Going back to 2007 and 2008, I NEVER liked Twilight. I always thought the story was stupid and the whole Team Edward and Team Jacob thing was stupid. But I LOVED the aesthetics. The weather, the trees, the emo fashion...
If it wasn't for the movies, I don't think I would have been so compelled into trying to live in this part of the country and I am still deeply envious of millennials who grew up here. That was a great time to be a teenager so long as you lived in the right part of the country, which I didn't.
Somehow, Gravity Falls doesn't get people to come visit or try to live here in the Pacific Northwest, but it still holds up pretty well after so many years.

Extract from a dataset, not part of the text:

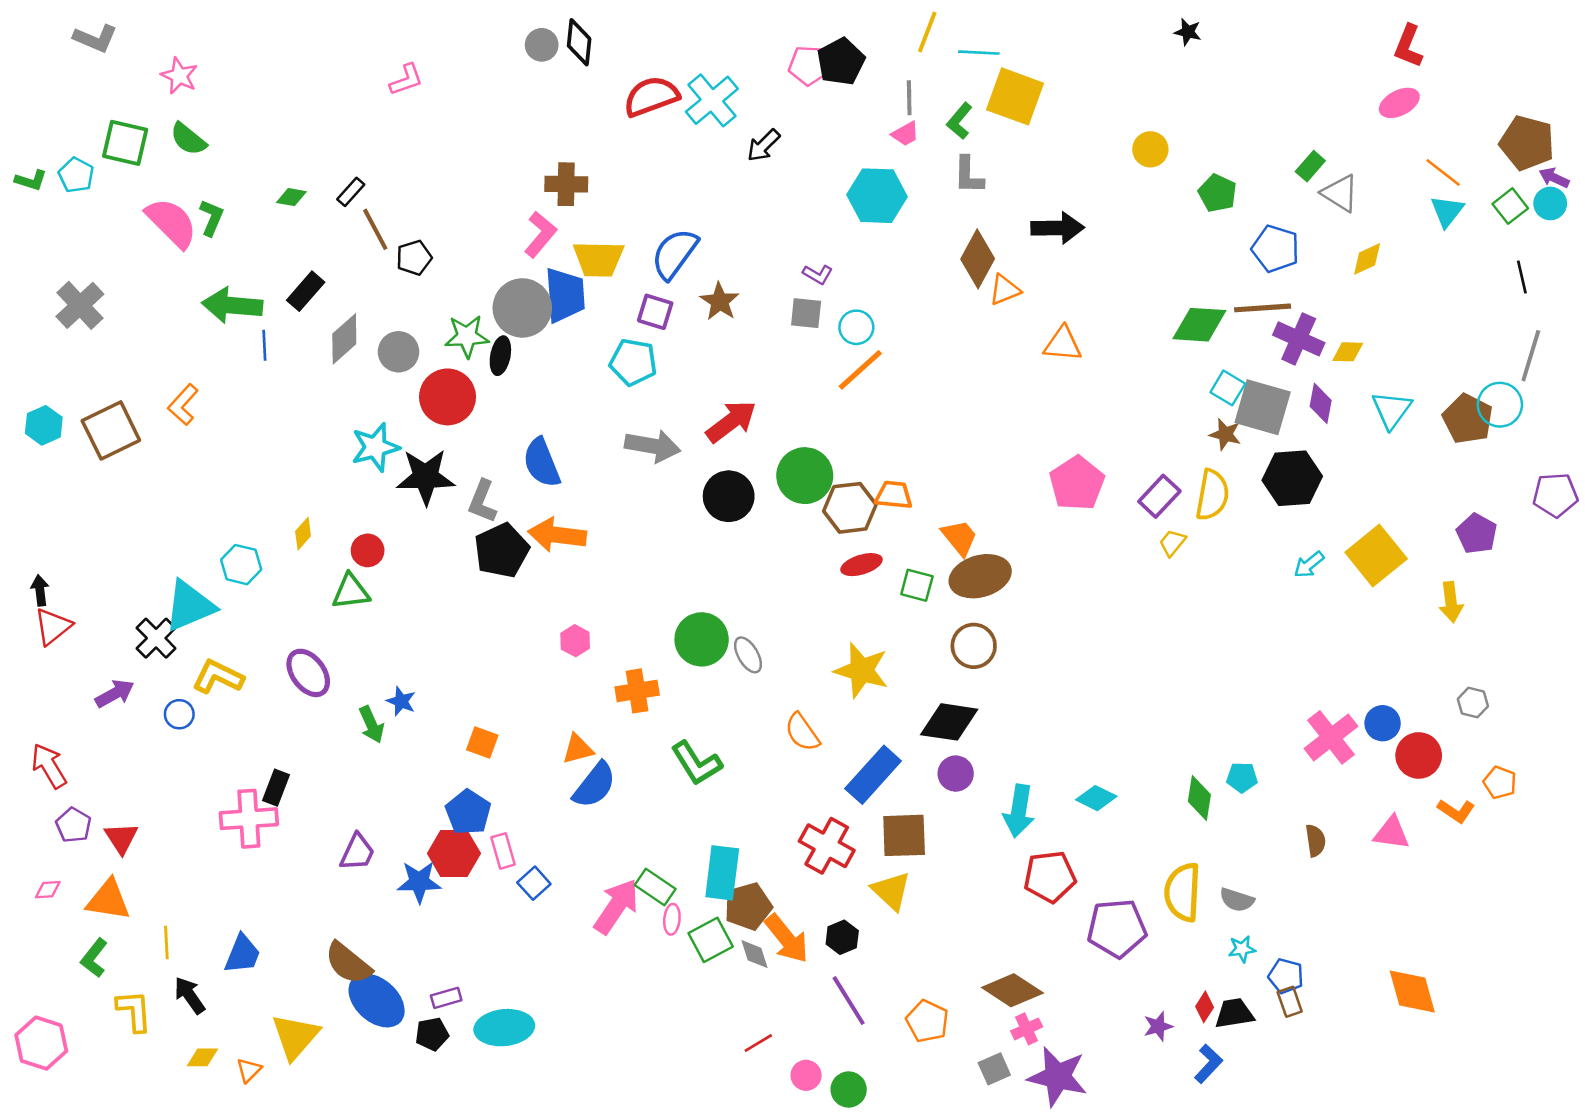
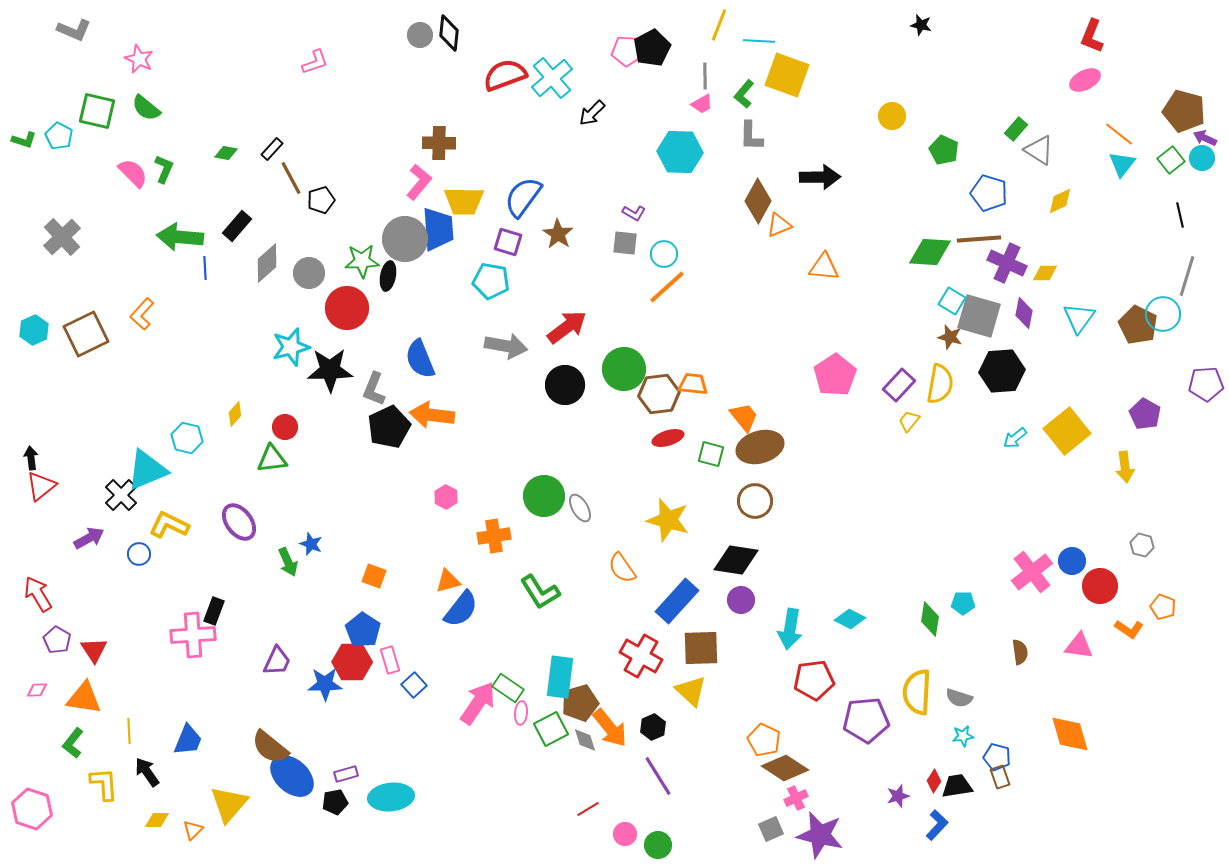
pink semicircle: (172, 223) -> (133, 173), size x0.7
orange diamond: (1412, 991) -> (1070, 734), moved
orange pentagon: (927, 1021) -> (764, 740), moved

Gravity Falls came out during one of the worst years of my life, but happens to take place almost exactly in the part of the state where one of my closest friends is from.
I wish we had something new like both of them, because Portlandia caused a lot of damage to Oregon. Fred Armisen, a second-rate Gen X comedian on SNL, encouraged the most obnoxious kinds of liberal white people to flood into Portland and try to turn it into a bad copy of Williamsburg. Fortunately, the man-bun lumbersexual ukulele hipsters have mostly left, but the damage is still done.
When you think of the average Portlander, and by extent the average Oregonian, you're probably thinking a young person with a beanie, big glasses, and long-flowing hair for the women. I want that to change. We need something to showcase the rainy forests and mountains and that is both cool and brings people here. I feel like the lumberjack image needs to be shed because the reality is that most of the lumber towns around here are basically the same as coal towns in Kentucky and West Virginia.
Twilight's problem isn't that it's about vampires or that it takes place in Forks, Washington, it's that it's badly-written and panders to evangelical tweens who peaked during the Bush years. Like, if you were to make something viral that involved vampires in the Pacific Northwest, you could do a far better job than Stephanie Meyer.